• _WORK ORDER_
Say how many lines of the listing below include the word "Maker", with no other output.

• _EXERCISE INPUT_
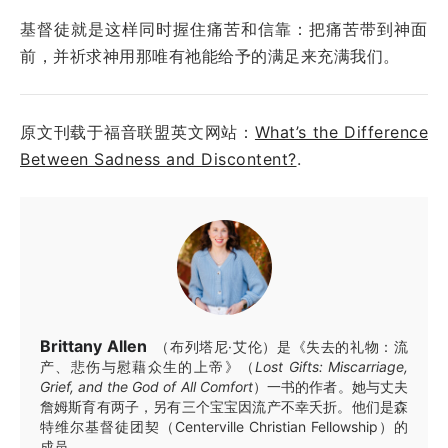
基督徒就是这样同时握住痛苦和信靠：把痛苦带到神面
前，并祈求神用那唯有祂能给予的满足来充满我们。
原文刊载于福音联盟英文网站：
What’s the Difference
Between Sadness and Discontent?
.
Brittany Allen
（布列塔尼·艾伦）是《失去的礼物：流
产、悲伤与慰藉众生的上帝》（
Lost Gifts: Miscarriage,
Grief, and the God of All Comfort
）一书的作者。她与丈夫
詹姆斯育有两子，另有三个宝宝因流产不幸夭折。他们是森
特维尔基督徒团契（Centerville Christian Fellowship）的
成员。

---

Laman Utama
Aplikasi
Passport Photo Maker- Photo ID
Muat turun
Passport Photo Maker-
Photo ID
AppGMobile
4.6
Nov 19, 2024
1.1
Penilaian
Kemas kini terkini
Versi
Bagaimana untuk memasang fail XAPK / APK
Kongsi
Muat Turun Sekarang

• _YOUR RESPONSE_
2